The next morning, whether it was caused by the eye drops, the heat or the sleep deprivation due to the incessant snoring of said dorm-mates I do not know, but what I do know is that I did proceed to pass out in the bathroom.  Twice.  Cue very loud crashes and one ghostly white, bruised and battered me sitting on the bedroom floor dripping with sweat until I felt human again.  They didn't ask if I was OK, but they did stare.  I concluded they probably thought I was on drugs.
I'm not sure I have ever felt more socially outcast in my life.  Not as the only white person for miles in rural Tanzania, with every passing child shouting "White person" at me.  Not amongst the public school kids at the Cambridge University interview day I accompanied a friend to, where every word I spoke betrayed my differences.  Nope, I felt more like a leper sitting on that Manchester hostel bedroom floor, trying my very best not to cry.

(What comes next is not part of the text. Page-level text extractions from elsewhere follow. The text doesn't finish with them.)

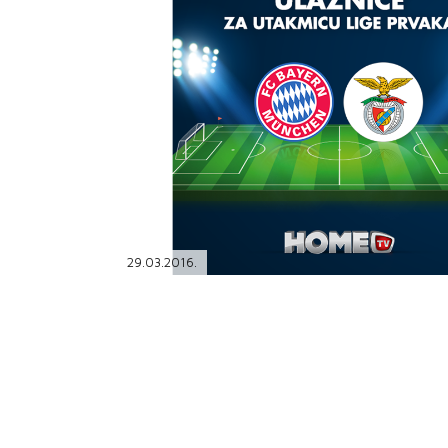
PODRŠKA
TELEFONSKI IMENIK
29.03.2016.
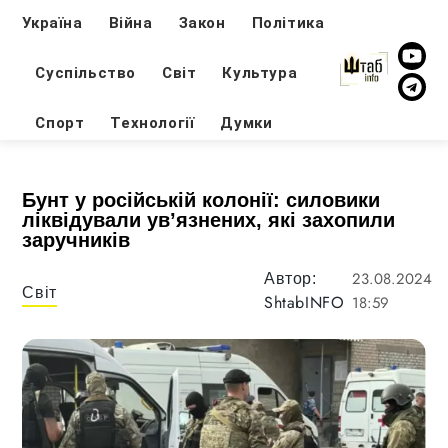
Україна
Війна
Закон
Політика
Суспільство
Світ
Культура
Спорт
Технології
Думки
Бунт у російській колонії: силовики
ліквідували ув’язнених, які захопили
заручників
23.08.2024
Автор:
Світ
ShtabINFO
18:59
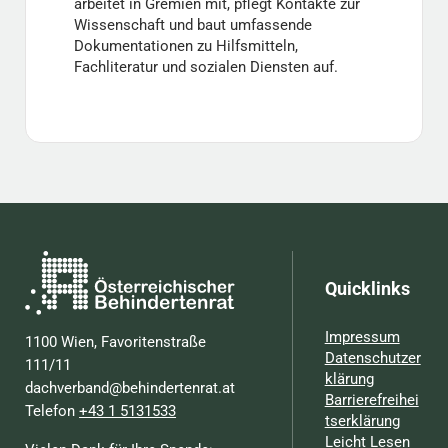
arbeitet in Gremien mit, pflegt Kontakte zur
Wissenschaft und baut umfassende
Dokumentationen zu Hilfsmitteln,
Fachliteratur und sozialen Diensten auf.
Quicklinks
Impressum
1100 Wien, Favoritenstraße
Datenschutzer
111/11
klärung
dachverband@behindertenrat.at
Barrierefreihei
Telefon
+43 1 5131533
tserklärung
Leicht Lesen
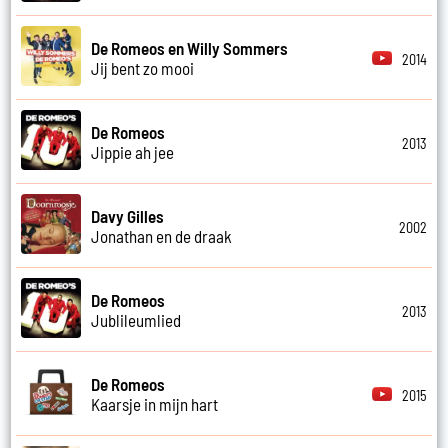
De Romeos en Willy Sommers
2014
Jij bent zo mooi
De Romeos
2013
Jippie ah jee
Davy Gilles
2002
Jonathan en de draak
De Romeos
2013
Jublileumlied
De Romeos
2015
Kaarsje in mijn hart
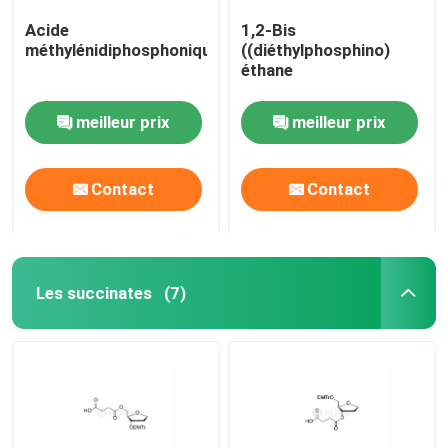
Acide
1,2-Bis
méthylénidiphosphonique
((diéthylphosphino)
éthane
meilleur prix
meilleur prix
Contact
Contact
Les succinates
(7)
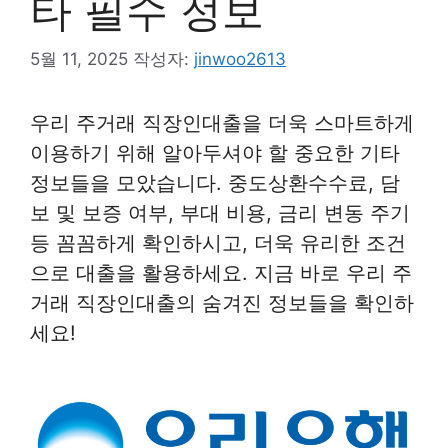
타 필수 정보
5월 11, 2025
작성자:
jinwoo2613
우리 주거래 직장인대출을 더욱 스마트하게
이용하기 위해 알아두셔야 할 중요한 기타
정보들을 모았습니다. 중도상환수수료, 담
보 및 보증 여부, 부대 비용, 금리 변동 주기
등 꼼꼼하게 확인하시고, 더욱 유리한 조건
으로 대출을 활용하세요. 지금 바로 우리 주
거래 직장인대출의 숨겨진 정보들을 확인하
세요!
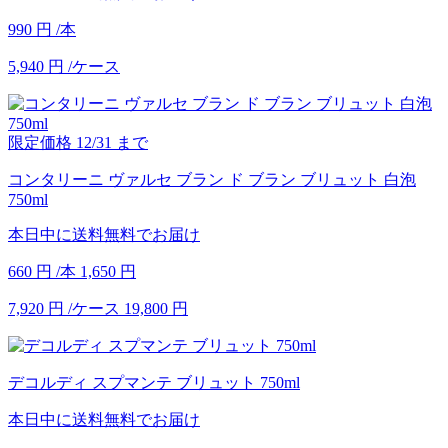
990
円
/本
5,940
円
/ケース
限定価格
12/31
まで
コンタリーニ ヴァルセ ブラン ド ブラン ブリュット 白泡
750ml
本日中に送料無料でお届け
660
円
/本
1,650
円
7,920
円
/ケース
19,800
円
デコルディ スプマンテ ブリュット 750ml
本日中に送料無料でお届け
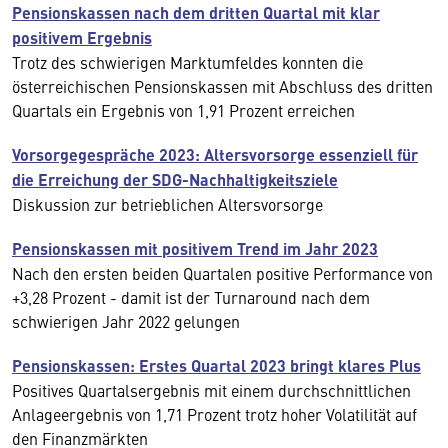
Pensionskassen nach dem dritten Quartal mit klar
positivem Ergebnis
Trotz des schwierigen Marktumfeldes konnten die
österreichischen Pensionskassen mit Abschluss des dritten
Quartals ein Ergebnis von 1,91 Prozent erreichen
Vorsorgegespräche 2023: Altersvorsorge essenziell für
die Erreichung der SDG-Nachhaltigkeitsziele
Diskussion zur betrieblichen Altersvorsorge
Pensionskassen mit positivem Trend im Jahr 2023
Nach den ersten beiden Quartalen positive Performance von
+3,28 Prozent - damit ist der Turnaround nach dem
schwierigen Jahr 2022 gelungen
Pensionskassen: Erstes Quartal 2023 bringt klares Plus
Positives Quartalsergebnis mit einem durchschnittlichen
Anlageergebnis von 1,71 Prozent trotz hoher Volatilität auf
den Finanzmärkten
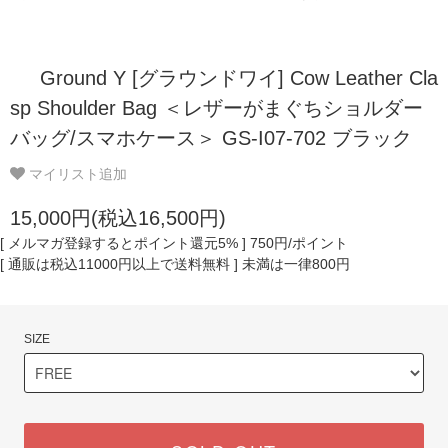
Ground Y [グラウンドワイ] Cow Leather Cla
sp Shoulder Bag ＜レザーがまぐちショルダー
バッグ/スマホケース＞ GS-I07-702 ブラック
マイリスト追加
15,000円(税込16,500円)
[ メルマガ登録するとポイント還元5% ] 750円/ポイント
[ 通販は税込11000円以上で送料無料 ] 未満は一律800円
SIZE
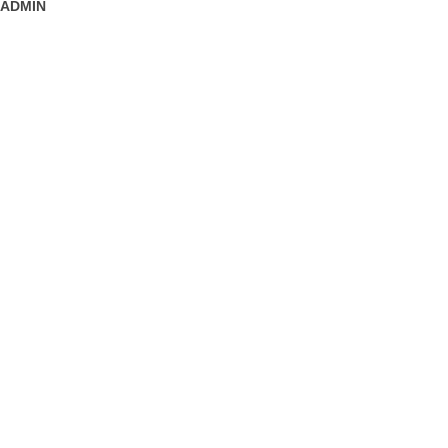
ADMIN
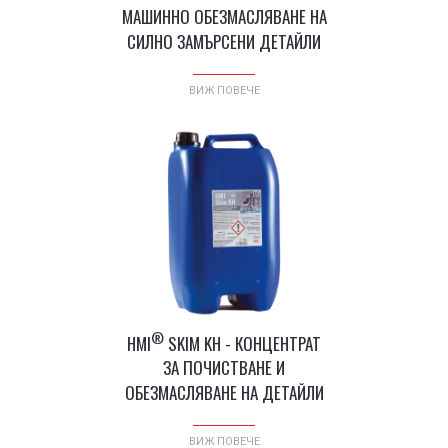
МАШИННО ОБЕЗМАСЛЯВАНЕ НА
СИЛНО ЗАМЪРСЕНИ ДЕТАЙЛИ
ВИЖ ПОВЕЧЕ
®
HMI
SKIM KH - КОНЦЕНТРАТ
ЗA ПОЧИСТВАНЕ И
ОБЕЗМАСЛЯВАНЕ НА ДЕТАЙЛИ
ВИЖ ПОВЕЧЕ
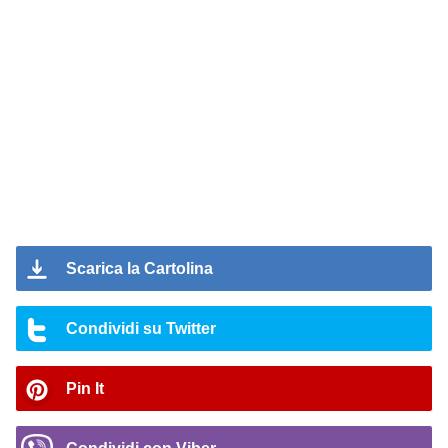
Scarica la Cartolina
Condividi su Twitter
Pin It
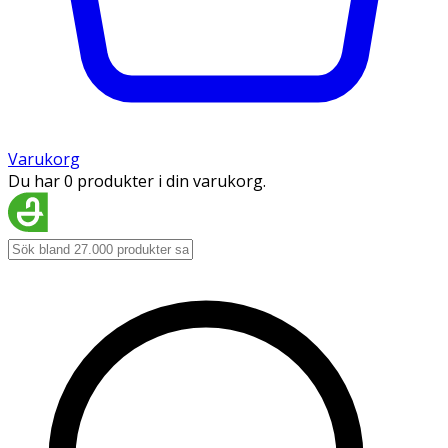
Varukorg
Du har 0 produkter i din varukorg.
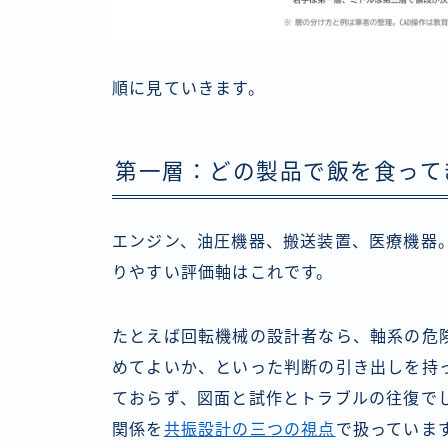
順に見ていきます。
第一層：どの製品で飯を食って
エンジン、油圧機器、搬送装置、医療機器
りやすい評価軸はこれです。
たとえば回転機械の設計者なら、軸系の危
めてよいか、といった判断の引き出しを持
ておらず、図面と試作とトラブルの往復で
関係を
共振設計の三つの視点
で扱っていま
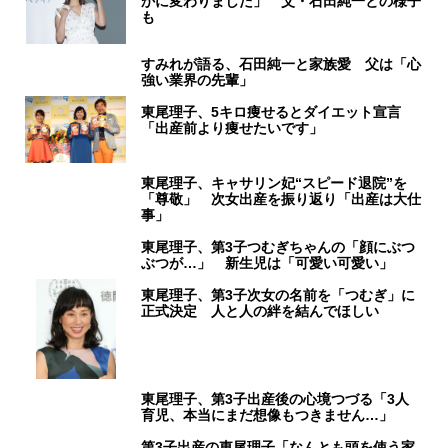
かに変わりました」 父・石田純一との様子
も
すみれが語る、石田純一と家族愛 父は「心
強い業界の先輩」
東尾理子、5キロ痩せるとダイエット宣言
「出産前より痩せたいです」
東尾理子、キャサリン妃“スピード退院”を
「尊敬」 次女出産を振り返り「出産は大仕
事」
東尾理子、第3子つむぎちゃんの「顔にぶつ
ぶつが…」 新生児は「可愛い可愛い」
東尾理子、第3子次女の名前を「つむぎ」に
正式決定 人と人の絆を結んでほしい
東尾理子、第3子出産後の心境つづる「3人
育児、本当にまだ想像もつきません…」
第3子出産の東尾理子「なんとも頭を使う家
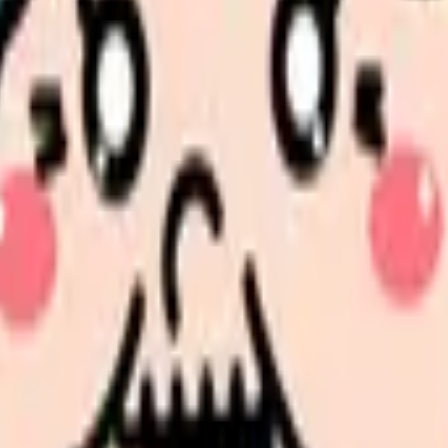
、求人を見比べられます。
人票の条件と応募前に確認したい不安を分けて整理してみてくだ
続いている期間から、次に見るべき記事と相談先を出します。
類と次の一歩を整理します。
進む
給料コンパスで比較する
んで、今の職場だけの問題か確かめられます。
進む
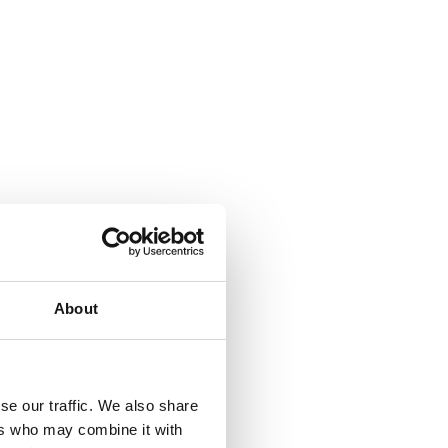
About
se our traffic. We also share
ers who may combine it with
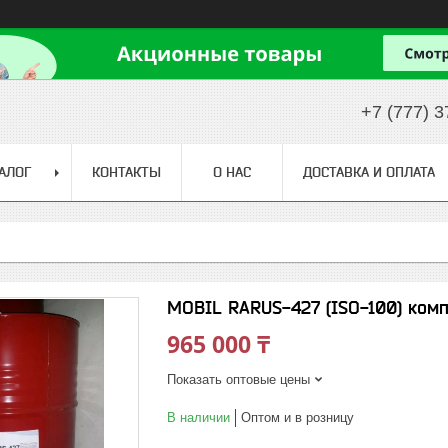
+7 (777) 3
АЛОГ
КОНТАКТЫ
О НАС
ДОСТАВКА И ОПЛАТА
MOBIL RARUS-427 (ISO-100) ком
965 000 ₸
Показать оптовые цены
В наличии
Оптом и в розницу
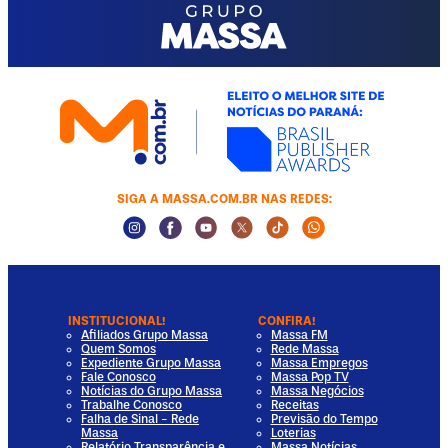
SIGA A MASSA.COM.BR NAS REDES:
Instagram Social Media
Facebook Social Media
Youtube Social Media
Twitter Social Media
Tiktok Social Media
Whatsapp Socia
INSTITUCIONAL!
CONFIRA!
Afiliados Grupo Massa
Massa FM
Quem Somos
Rede Massa
Expediente Grupo Massa
Massa Empregos
Fale Conosco
Massa Pop TV
Notícias do Grupo Massa
Massa Negócios
Trabalhe Conosco
Receitas
Falha de Sinal - Rede
Previsão do Tempo
Massa
Loterias
Relatório Transparência e
Massa Notícias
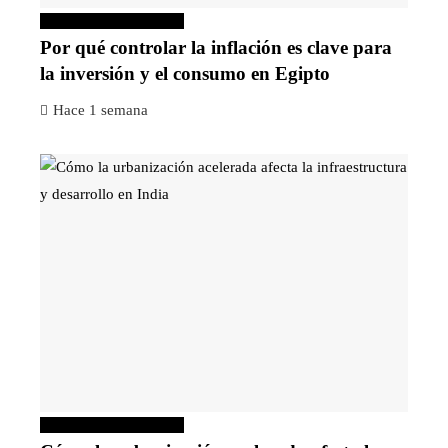
Inversiones y negocios
Por qué controlar la inflación es clave para
la inversión y el consumo en Egipto
Hace 1 semana
Inversiones y negocios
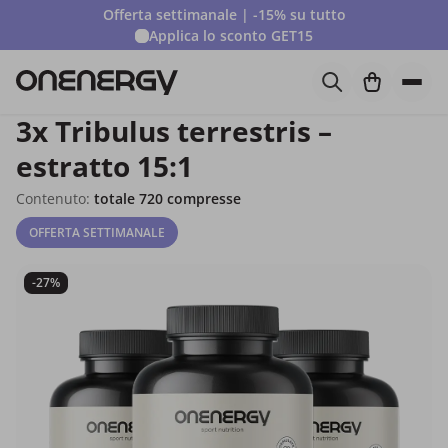
Offerta settimanale | -15% su tutto
Applica lo sconto
GET15
3x Tribulus terrestris –
estratto 15:1
Contenuto:
totale 720 compresse
OFFERTA SETTIMANALE
-27%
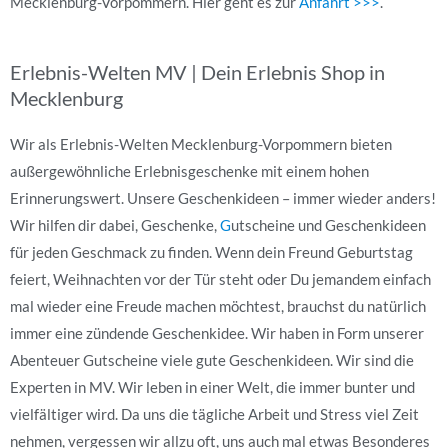
Mecklenburg-Vorpommern. Hier geht es zur
Anfahrt >>>
.
Erlebnis-Welten MV | Dein Erlebnis Shop in
Mecklenburg
Wir als Erlebnis-Welten Mecklenburg-Vorpommern bieten
außergewöhnliche Erlebnisgeschenke mit einem hohen
Erinnerungswert. Unsere Geschenkideen – immer wieder anders!
Wir hilfen dir dabei, Geschenke,
G
utscheine und Geschenkideen
für jeden Geschmack zu finden. Wenn dein Freund Geburtstag
feiert, Weihnachten vor der Tür steht oder Du jemandem einfach
mal wieder eine Freude machen möchtest, brauchst du natürlich
immer eine zündende Geschenkidee. Wir haben in Form unserer
Abenteuer Gutscheine viele gute Geschenkideen. Wir sind die
Experten in MV. Wir leben in einer Welt, die immer bunter und
vielfältiger wird. Da uns die tägliche Arbeit und Stress viel Zeit
nehmen, vergessen wir allzu oft, uns auch mal etwas Besonderes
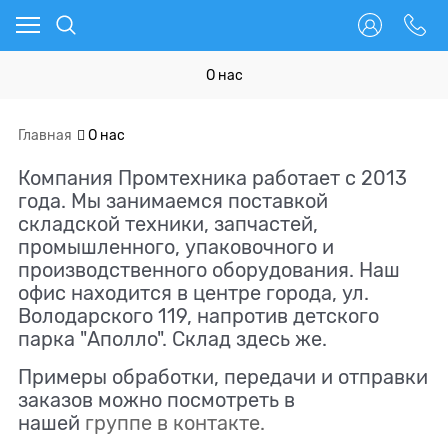
О нас
Главная
О нас
Компания Промтехника работает с 2013
года. Мы занимаемся поставкой
складской техники, запчастей,
промышленного, упаковочного и
производственного оборудования. Наш
офис находится в центре города, ул.
Володарского 119, напротив детского
парка "Аполло". Склад здесь же.
Примеры обработки, передачи и отправки
заказов можно посмотреть в
нашей
группе в контакте.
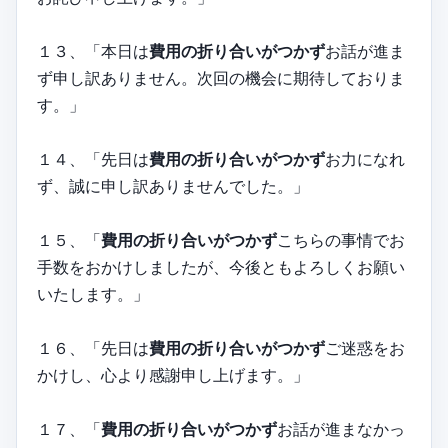
１３、「本日は
費用の折り合いがつかず
お話が進ま
ず申し訳ありません。次回の機会に期待しておりま
す。」
１４、「先日は
費用の折り合いがつかず
お力になれ
ず、誠に申し訳ありませんでした。」
１５、「
費用の折り合いがつかず
こちらの事情でお
手数をおかけしましたが、今後ともよろしくお願い
いたします。」
１６、「先日は
費用の折り合いがつかず
ご迷惑をお
かけし、心より感謝申し上げます。」
１７、「
費用の折り合いがつかず
お話が進まなかっ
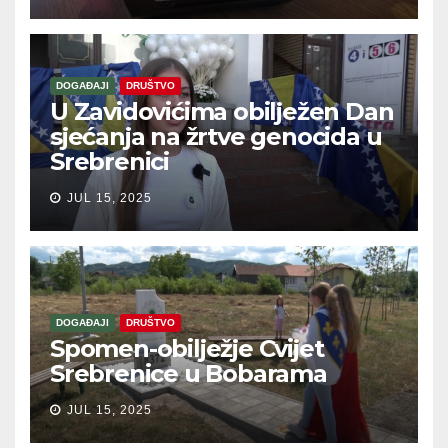
DOGAĐAJI
DRUŠTVO
U Zavidovićima obilježen Dan
sjećanja na žrtve genocida u
Srebrenici
JUL 15, 2025
DOGAĐAJI
DRUŠTVO
Spomen-obilježje Cvijet
Srebrenice u Bobarama
JUL 15, 2025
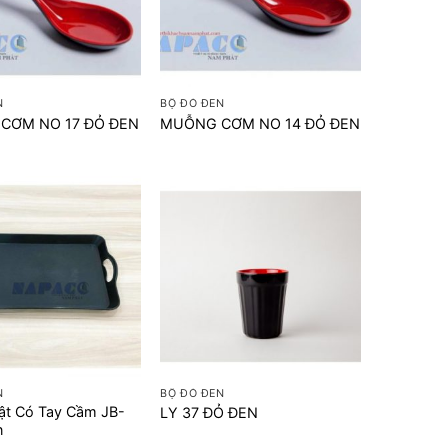
+
N
BỘ ĐỎ ĐEN
CƠM NO 17 ĐỎ ĐEN
MUỖNG CƠM NO 14 ĐỎ ĐEN
+
N
BỘ ĐỎ ĐEN
ật Có Tay Cầm JB-
LY 37 ĐỎ ĐEN
n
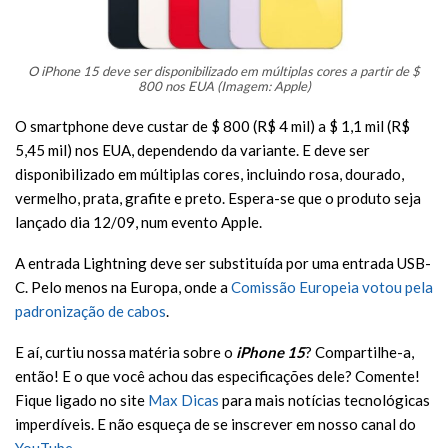
O iPhone 15 deve ser disponibilizado em múltiplas cores a partir de $
800 nos EUA (Imagem: Apple)
O smartphone deve custar de $ 800 (R$ 4 mil) a $ 1,1 mil (R$
5,45 mil) nos EUA, dependendo da variante. E deve ser
disponibilizado em múltiplas cores, incluindo rosa, dourado,
vermelho, prata, grafite e preto. Espera-se que o produto seja
lançado dia 12/09, num evento Apple.
A entrada Lightning deve ser substituída por uma entrada USB-
C. Pelo menos na Europa, onde a
Comissão Europeia votou pela
padronização de cabos
.
E aí, curtiu nossa matéria sobre o
iPhone 15
? Compartilhe-a,
então! E o que você achou das especificações dele? Comente!
Fique ligado no site
Max Dicas
para mais notícias tecnológicas
imperdíveis. E não esqueça de se inscrever em nosso canal do
YouTube
.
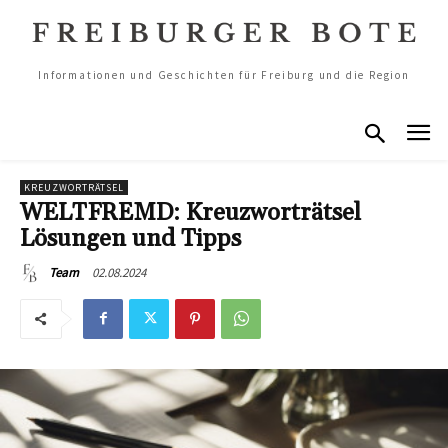
Informationen und Geschichten für Freiburg und die Region
KREUZWORTRÄTSEL
WELTFREMD: Kreuzworträtsel
Lösungen und Tipps
02.08.2024
Team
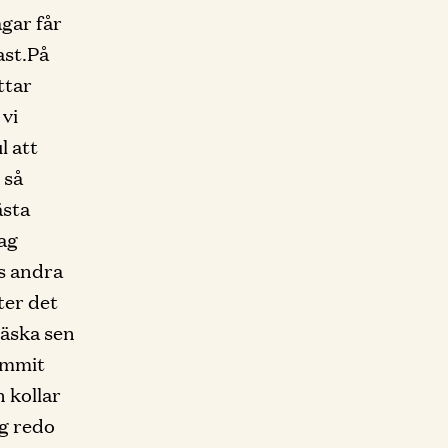
agar får
rast.På
ttar
 vi
l att
 så
ästa
dag
s andra
ter det
 väska sen
kommit
n kollar
ig redo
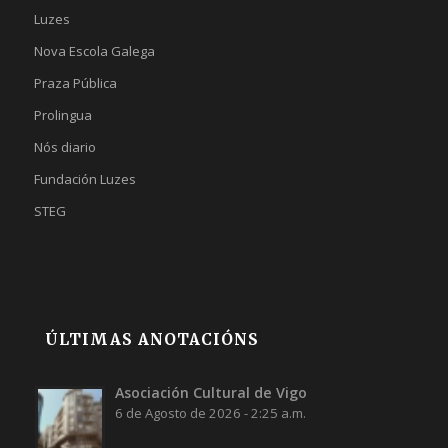
Luzes
Nova Escola Galega
Praza Pública
Prolingua
Nós diario
Fundación Luzes
STEG
ÚLTIMAS ANOTACIÓNS
Asociación Cultural de Vigo
6 de Agosto de 2026 - 2:25 a.m.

I slunk out of the hostel with my sunglasses on, bruises and bumps slowly spreading across my face, dejectedly clutching a coffee and looking more like a beaten wife on the run than a fabulous celebrity undercover amongst the lowly normals.

So next time you find yourself in a hostel, if you notice the hostel freak, maybe just make that extra effort to treat them the same as you do everyone else.

You never know when it could be your turn!